*Assignment*
Convert the data, from its first line through the line that contains "dist [0.050077, -0.041333]", into a JSON list of strings with one string per line and no blank lines. Leave the pictures out of the list.

*Dataset content*
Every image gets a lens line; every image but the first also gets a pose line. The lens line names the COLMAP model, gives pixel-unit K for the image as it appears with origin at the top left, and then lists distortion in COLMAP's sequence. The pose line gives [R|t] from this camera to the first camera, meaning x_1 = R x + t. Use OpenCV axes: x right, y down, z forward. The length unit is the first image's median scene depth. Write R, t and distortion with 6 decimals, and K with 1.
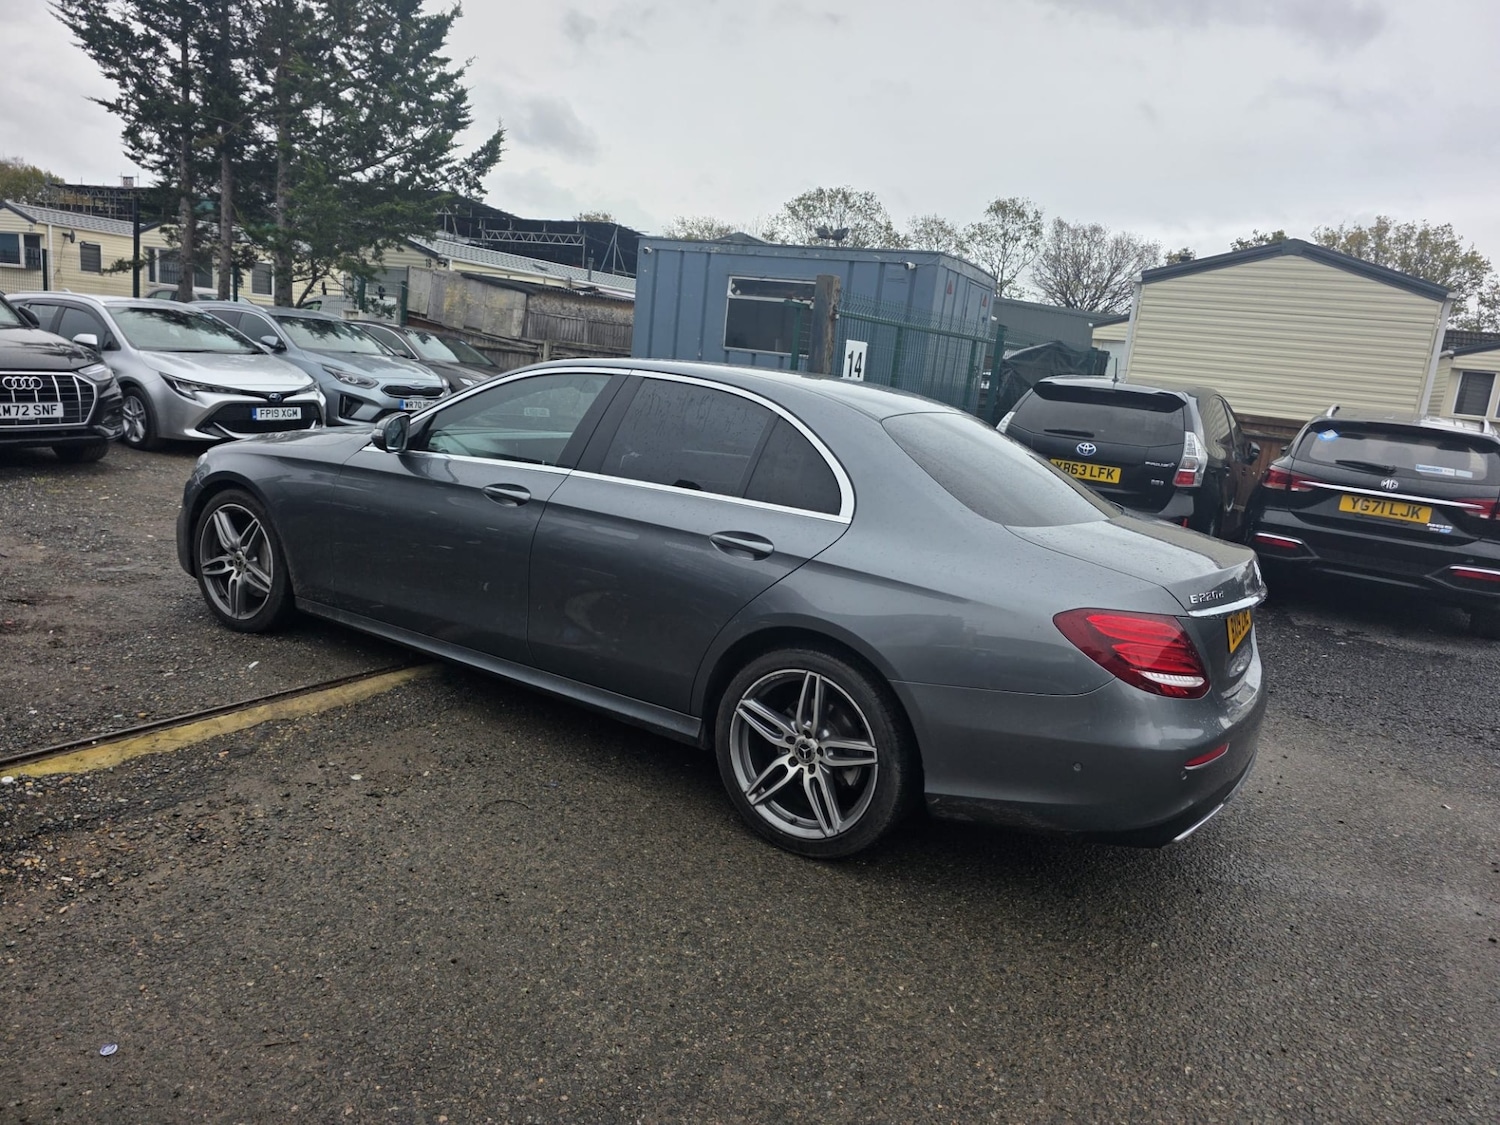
lens RADIAL K [[1031.5, 0, 759.2], [0, 1031.5, 563.2], [0, 0, 1]] dist [0.050077, -0.041333]
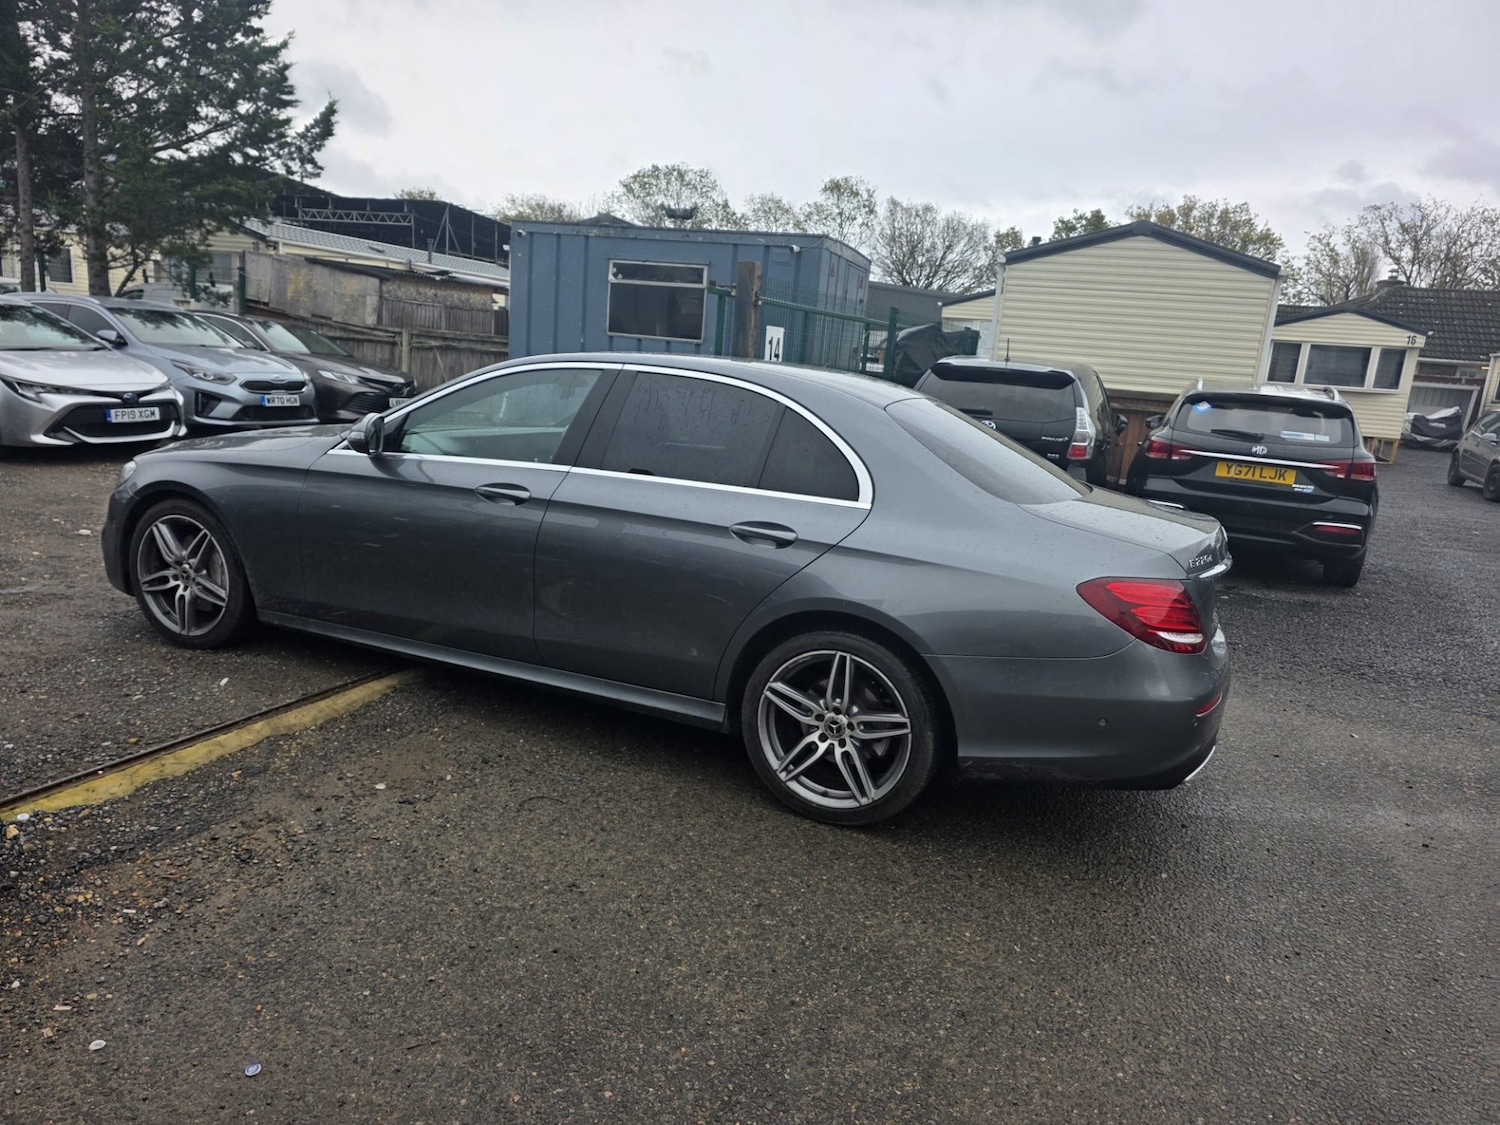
lens RADIAL K [[1029.2, 0, 748.9], [0, 1029.2, 598.6], [0, 0, 1]] dist [0.055483, -0.050479]
pose [[0.988683, -0.055214, 0.139492, -0.138146], [0.048206, 0.997423, 0.053133, -0.006658], [-0.142067, -0.045808, 0.988797, -0.015130]]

*Exercise answer*
[
  "Every image gets a lens line; every image but the first also gets a pose line. The lens line names the COLMAP model, gives pixel-unit K for the image as it appears with origin at the top left, and then lists distortion in COLMAP's sequence. The pose line gives [R|t] from this camera to the first camera, meaning x_1 = R x + t. Use OpenCV axes: x right, y down, z forward. The length unit is the first image's median scene depth. Write R, t and distortion with 6 decimals, and K with 1.",
  "lens RADIAL K [[1031.5, 0, 759.2], [0, 1031.5, 563.2], [0, 0, 1]] dist [0.050077, -0.041333]"
]